MLB statistics (through September 22, 2026)
- Win–loss record: 2–4
- Earned run average: 5.94
- Strikeouts: 30
- Stats at Baseball Reference

Teams
- Washington Nationals (2026–present);

= Jackson Kent =

American baseball player (born 2003)

Jackson John Kent (born February 10, 2003) is an American professional baseball pitcher for the Washington Nationals of Major League Baseball (MLB).

==Career==
Kent attended Lake Park High School in Roselle, Illinois and played college baseball at University of Wisconsin–Milwaukee and the University of Arizona. In 2023, he played collegiate summer baseball with the Yarmouth–Dennis Red Sox of the Cape Cod Baseball League. He was selected by the Washington Nationals in the fourth round of the 2024 Major League Baseball draft. Kent spent his first professional season in 2025 with the Wilmington Blue Rocks and Double-A Harrisburg Senators.

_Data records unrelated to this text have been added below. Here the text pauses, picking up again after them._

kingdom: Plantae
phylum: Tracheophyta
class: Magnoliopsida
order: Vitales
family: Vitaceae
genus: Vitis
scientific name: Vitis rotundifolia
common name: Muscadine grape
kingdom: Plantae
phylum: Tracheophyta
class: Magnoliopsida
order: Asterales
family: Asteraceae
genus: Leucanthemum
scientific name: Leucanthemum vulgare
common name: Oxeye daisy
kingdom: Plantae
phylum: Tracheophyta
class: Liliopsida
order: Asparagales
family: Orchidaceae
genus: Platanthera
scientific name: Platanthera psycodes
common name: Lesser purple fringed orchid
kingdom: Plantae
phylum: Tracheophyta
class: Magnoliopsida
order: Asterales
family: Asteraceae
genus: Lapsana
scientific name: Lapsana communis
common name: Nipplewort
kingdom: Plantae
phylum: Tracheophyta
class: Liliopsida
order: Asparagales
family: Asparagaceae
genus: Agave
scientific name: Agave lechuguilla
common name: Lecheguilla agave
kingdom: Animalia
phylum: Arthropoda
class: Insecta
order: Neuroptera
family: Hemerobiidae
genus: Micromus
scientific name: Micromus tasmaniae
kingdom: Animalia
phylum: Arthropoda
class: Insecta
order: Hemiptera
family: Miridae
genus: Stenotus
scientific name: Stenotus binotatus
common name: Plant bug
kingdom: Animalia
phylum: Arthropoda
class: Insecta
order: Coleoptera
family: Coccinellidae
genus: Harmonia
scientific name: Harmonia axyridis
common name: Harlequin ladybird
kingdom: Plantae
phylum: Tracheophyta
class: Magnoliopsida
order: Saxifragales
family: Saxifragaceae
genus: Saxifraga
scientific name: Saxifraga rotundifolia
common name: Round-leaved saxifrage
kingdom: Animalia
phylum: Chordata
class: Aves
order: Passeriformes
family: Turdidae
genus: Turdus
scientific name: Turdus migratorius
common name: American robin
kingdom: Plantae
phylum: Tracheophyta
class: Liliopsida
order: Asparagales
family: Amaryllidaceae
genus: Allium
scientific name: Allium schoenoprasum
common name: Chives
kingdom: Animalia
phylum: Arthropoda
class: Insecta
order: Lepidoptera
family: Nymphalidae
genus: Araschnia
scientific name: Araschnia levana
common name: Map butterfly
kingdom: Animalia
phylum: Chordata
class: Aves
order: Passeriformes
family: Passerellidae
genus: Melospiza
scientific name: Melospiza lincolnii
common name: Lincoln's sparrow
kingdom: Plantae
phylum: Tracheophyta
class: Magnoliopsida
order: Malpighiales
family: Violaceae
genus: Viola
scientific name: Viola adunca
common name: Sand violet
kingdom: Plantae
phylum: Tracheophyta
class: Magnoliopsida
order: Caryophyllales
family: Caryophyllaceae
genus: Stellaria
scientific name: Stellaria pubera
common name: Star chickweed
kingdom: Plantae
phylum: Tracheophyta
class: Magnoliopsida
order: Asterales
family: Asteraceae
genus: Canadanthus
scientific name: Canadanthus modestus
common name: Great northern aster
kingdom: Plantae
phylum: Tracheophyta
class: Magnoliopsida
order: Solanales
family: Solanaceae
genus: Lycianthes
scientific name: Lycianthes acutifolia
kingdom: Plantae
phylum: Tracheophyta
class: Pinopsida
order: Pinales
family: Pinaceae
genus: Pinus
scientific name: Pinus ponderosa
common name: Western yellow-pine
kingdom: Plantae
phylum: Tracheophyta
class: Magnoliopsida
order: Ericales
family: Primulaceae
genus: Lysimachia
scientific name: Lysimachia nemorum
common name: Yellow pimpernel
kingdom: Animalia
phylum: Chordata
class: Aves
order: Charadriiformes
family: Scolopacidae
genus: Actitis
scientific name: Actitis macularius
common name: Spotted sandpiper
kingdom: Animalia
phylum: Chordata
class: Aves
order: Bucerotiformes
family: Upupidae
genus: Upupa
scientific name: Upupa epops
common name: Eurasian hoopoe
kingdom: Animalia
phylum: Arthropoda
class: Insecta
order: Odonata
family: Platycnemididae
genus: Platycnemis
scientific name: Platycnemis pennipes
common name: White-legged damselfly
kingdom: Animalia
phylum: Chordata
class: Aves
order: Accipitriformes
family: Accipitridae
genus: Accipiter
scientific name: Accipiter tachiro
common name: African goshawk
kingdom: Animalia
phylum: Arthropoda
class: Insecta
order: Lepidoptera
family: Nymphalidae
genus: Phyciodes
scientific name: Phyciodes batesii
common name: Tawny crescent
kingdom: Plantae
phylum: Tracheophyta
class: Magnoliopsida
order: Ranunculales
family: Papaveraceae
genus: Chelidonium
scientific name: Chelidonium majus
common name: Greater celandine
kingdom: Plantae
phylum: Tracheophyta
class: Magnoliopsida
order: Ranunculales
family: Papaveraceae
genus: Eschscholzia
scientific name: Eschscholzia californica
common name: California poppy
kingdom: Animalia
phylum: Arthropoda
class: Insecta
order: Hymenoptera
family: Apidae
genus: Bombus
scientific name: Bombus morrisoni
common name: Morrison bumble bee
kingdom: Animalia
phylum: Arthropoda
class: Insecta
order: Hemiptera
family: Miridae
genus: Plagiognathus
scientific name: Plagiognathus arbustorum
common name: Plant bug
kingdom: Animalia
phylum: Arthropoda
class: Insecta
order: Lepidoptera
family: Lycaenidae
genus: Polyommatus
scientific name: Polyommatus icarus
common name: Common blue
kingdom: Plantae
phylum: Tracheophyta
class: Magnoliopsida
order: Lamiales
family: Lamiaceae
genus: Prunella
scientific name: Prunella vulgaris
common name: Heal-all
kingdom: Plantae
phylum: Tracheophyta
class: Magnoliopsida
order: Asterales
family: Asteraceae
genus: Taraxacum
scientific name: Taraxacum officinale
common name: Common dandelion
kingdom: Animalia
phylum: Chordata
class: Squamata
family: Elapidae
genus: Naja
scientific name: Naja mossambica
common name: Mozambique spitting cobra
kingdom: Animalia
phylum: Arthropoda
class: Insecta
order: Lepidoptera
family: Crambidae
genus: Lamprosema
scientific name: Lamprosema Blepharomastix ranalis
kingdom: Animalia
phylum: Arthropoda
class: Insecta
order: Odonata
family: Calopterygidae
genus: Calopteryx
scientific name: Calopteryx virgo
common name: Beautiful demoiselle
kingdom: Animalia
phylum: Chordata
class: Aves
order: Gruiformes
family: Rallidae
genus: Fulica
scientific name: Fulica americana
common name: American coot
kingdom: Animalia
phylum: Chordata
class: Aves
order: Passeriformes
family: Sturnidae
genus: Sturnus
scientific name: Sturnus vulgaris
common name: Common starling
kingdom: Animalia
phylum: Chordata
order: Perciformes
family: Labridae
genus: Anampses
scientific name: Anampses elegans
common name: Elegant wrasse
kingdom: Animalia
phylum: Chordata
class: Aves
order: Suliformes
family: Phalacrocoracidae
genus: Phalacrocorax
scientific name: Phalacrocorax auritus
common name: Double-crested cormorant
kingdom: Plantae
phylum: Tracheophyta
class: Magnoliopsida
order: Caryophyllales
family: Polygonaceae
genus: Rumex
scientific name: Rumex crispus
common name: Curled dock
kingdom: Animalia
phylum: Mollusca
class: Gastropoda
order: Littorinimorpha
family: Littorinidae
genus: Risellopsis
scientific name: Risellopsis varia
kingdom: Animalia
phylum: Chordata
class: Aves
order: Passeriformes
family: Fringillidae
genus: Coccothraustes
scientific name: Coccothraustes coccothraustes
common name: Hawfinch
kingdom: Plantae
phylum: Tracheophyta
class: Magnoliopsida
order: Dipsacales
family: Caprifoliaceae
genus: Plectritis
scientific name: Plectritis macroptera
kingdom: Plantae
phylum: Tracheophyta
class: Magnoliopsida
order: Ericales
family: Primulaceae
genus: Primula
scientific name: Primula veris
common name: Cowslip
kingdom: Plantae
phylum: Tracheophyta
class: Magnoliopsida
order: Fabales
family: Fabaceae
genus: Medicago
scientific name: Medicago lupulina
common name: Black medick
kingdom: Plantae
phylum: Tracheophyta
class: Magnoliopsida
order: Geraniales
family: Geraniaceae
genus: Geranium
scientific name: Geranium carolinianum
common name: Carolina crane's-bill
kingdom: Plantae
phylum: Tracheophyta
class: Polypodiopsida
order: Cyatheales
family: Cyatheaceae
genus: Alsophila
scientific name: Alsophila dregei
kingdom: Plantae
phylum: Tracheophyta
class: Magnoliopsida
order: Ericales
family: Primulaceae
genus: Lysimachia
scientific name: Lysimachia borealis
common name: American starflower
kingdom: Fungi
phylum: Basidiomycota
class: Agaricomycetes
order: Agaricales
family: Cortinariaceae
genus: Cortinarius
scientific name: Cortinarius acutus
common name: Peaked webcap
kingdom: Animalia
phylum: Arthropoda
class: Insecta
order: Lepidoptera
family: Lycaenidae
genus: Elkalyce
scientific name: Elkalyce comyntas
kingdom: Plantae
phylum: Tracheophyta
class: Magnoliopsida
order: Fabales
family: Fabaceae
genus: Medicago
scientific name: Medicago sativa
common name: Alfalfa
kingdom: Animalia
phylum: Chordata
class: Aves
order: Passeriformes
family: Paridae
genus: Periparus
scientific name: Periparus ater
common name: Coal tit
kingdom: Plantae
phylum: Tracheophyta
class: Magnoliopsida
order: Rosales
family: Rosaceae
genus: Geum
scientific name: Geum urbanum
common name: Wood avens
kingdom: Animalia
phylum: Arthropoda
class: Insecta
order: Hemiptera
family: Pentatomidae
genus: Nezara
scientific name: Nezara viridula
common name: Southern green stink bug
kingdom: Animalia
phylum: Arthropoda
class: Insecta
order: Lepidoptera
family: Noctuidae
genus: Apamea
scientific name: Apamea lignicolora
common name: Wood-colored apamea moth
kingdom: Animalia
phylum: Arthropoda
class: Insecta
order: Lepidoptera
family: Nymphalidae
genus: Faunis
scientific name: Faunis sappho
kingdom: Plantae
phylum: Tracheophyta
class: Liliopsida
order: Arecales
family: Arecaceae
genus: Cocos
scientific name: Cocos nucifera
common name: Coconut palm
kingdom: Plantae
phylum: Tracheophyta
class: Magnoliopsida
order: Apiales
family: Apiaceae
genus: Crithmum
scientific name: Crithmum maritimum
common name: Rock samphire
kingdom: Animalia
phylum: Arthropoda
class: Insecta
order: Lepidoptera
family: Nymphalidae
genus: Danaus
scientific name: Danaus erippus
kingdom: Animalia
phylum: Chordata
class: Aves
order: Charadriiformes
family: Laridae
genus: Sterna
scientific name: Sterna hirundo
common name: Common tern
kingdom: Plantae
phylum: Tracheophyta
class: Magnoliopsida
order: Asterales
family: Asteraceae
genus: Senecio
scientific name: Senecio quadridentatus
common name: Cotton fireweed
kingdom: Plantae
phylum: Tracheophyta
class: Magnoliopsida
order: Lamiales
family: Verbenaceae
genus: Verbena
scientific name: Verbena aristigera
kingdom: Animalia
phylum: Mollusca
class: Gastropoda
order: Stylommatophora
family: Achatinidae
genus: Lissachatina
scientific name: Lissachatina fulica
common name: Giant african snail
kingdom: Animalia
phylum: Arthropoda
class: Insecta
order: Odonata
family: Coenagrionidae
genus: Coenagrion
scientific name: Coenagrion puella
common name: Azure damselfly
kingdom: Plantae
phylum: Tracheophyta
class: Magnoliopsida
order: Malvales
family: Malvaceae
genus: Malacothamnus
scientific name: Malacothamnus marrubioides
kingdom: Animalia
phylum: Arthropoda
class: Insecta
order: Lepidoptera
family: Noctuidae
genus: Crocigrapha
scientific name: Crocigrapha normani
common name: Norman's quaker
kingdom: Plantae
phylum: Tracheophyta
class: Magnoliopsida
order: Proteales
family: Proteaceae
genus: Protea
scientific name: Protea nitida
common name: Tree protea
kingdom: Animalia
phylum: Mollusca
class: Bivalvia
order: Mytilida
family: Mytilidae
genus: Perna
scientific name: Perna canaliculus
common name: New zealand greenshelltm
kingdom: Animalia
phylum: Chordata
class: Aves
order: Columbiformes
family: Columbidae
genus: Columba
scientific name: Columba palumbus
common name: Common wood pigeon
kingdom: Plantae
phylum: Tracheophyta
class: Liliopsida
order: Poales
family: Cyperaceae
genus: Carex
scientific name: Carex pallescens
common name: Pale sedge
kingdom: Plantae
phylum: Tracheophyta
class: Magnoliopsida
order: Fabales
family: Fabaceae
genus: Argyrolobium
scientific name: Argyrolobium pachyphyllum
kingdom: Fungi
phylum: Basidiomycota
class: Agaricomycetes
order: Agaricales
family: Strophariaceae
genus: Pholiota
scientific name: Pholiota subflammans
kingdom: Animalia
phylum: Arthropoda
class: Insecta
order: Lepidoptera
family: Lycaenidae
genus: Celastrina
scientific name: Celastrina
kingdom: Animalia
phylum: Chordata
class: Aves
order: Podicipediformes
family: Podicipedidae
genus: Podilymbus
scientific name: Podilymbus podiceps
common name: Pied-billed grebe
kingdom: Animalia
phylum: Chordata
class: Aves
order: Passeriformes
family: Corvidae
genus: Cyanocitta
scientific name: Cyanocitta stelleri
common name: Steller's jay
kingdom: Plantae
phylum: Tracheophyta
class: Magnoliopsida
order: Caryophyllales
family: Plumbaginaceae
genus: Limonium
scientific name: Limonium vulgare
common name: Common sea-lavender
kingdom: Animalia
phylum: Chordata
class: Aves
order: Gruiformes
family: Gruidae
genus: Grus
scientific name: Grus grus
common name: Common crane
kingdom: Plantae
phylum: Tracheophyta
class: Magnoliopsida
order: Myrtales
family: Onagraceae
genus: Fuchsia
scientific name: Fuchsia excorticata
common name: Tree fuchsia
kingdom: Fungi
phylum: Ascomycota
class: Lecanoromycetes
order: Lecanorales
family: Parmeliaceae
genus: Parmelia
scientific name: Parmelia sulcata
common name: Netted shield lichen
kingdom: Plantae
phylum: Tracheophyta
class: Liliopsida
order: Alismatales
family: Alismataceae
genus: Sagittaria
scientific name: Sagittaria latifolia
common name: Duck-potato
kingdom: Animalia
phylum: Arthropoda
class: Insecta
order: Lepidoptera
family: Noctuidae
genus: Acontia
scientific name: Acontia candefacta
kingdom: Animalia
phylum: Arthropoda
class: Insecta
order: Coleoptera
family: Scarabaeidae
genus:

Kent started the 2026 season with Harrisburg and was later promoted to the Triple-A Rochester Red Wings. On August 12, 2026, Kent was selected to the 40–man roster and promoted to the major leagues for the first time. He faced the Chicago Cubs that night, yielding three runs in four innings pitched.

Kent earned his first major league win August 28, 2026, pitching seven innings against the Miami Marlins while allowing just one run.